Ok. The idea of suet flavored with hot peppers has always sounded pretty nasty to me. But when squirrels start driving you crazy, your views can change. I currently have seven suet cage feeders up around my house. During the warmer months and even into the cool days of fall, the squirrels left them mostly alone, only occasionally taking a nibble. But when the temperatures dropped into the teens and twenties, the squirrels started getting more desperate and the suet feeders suddenly got attractive to them.
Keeping squirrels completely out of all the suet feeders is probably not realistic, especially because two of them are placed right against tree trunks so that larger woodpeckers can use them. Only the suet feeder that dangles from a pole feeder seems to be completely out of squirrel reach. But I’d really like to keep the squirrels out of the suet feeders that dangle from thinner branches in bushes near the house because I’m worried that the squirrels will eventually break branches on the bush.
I could of course move these feeders to thicker branches elsewhere, but the birds like the cover in this location and we like that it is near a window so that we can watch the birds that visit these feeders. So I decided to give Hot Pepper Suet a try, gradually shifting blocks of this flavor in place of the almond flavored suet I have been using for a while now. Supposedly birds have a weaker sense of taste than squirrels and don’t mind the added spicy flavor, while squirrels do.

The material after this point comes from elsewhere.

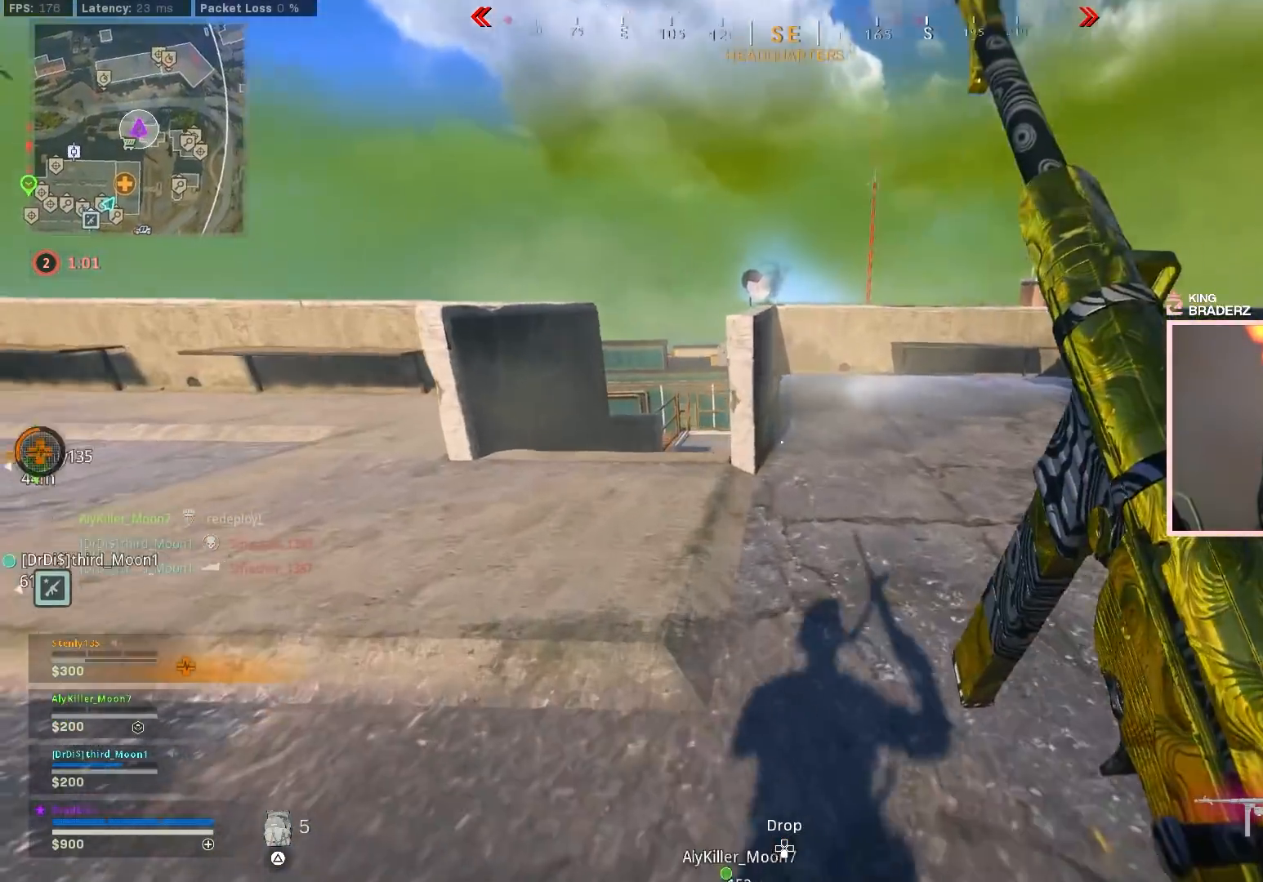
{"buttons": ["CIRCLE"], "left_stick": "up", "right_stick": "center", "events": [[50, "right_stick", "center"], [301, "CIRCLE", "down"], [334, "left_stick", "up"], [401, "CIRCLE", "up"], [451, "CIRCLE", "down"]]}
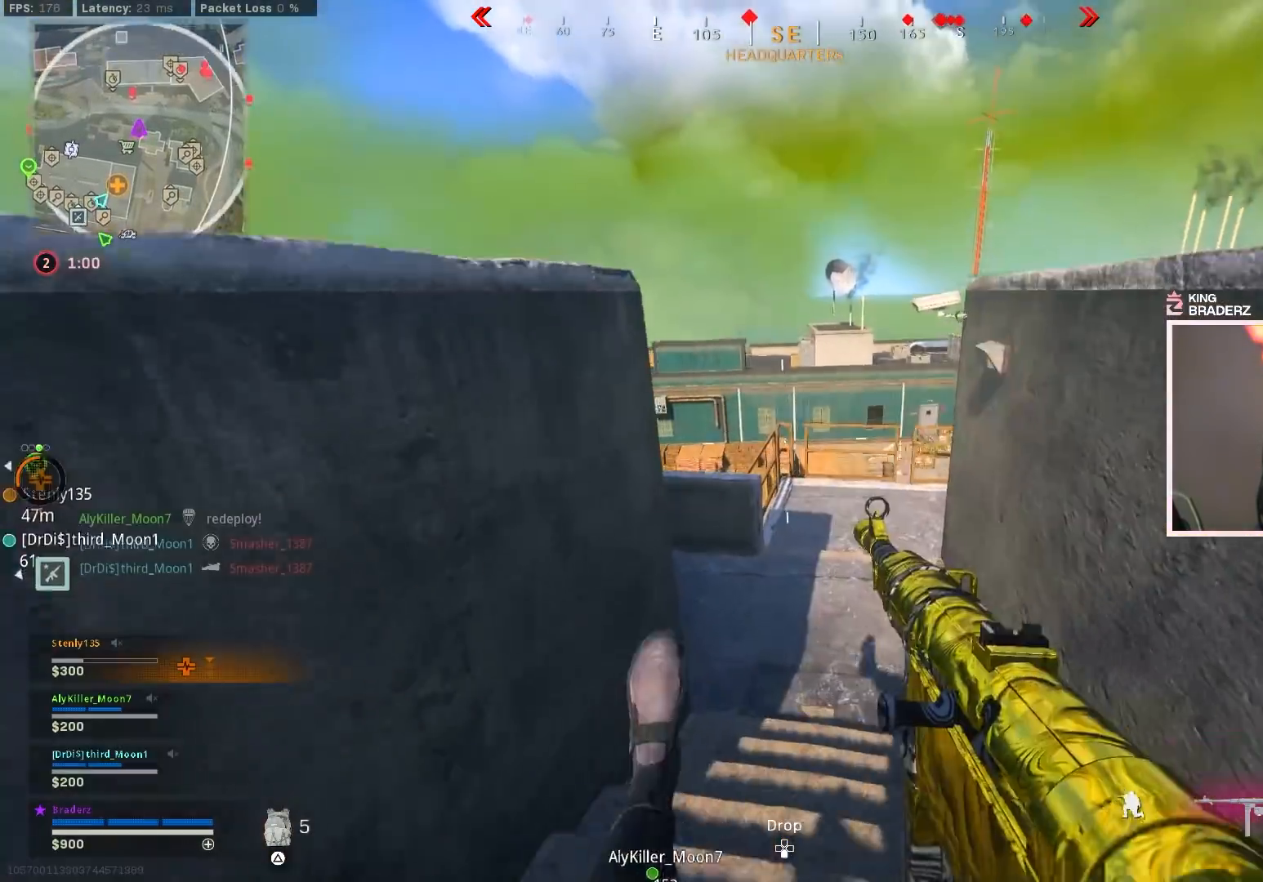
{"buttons": [], "left_stick": "up-left", "right_stick": "center", "events": [[50, "CIRCLE", "up"], [100, "CROSS", "down"], [200, "CROSS", "up"], [250, "left_stick", "up-left"], [317, "TRIANGLE", "down"], [384, "TRIANGLE", "up"]]}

My findings? So-so. While it may be true that squirrels prefer more usual suet flavorings, it appears that a really hungry squirrel will still eat the spicy suet. The first day I had this suet on offer, I saw a squirrel take a bite, turn up its nose and leave. But fairly soon, I saw squirrels munching on the spicy suet for long periods of time.
So this solution didn’t work for me. (See update below!) Maybe your squirrels are pickier than mine. Or maybe it varies by individual squirrel. Or maybe this works better in the warmer months when squirrels have lots of other things to eat. For myself, I won’t go out of my way to use this suet, although the birds seem perfectly fine with it, so I wouldn’t NOT use it either.
UPDATE 04/17/17: I’ve found that this actually DOES work for me most of the year. Most of the time, they won’t eat it. It seems to be only when they are REALLY hungry that they will bother it.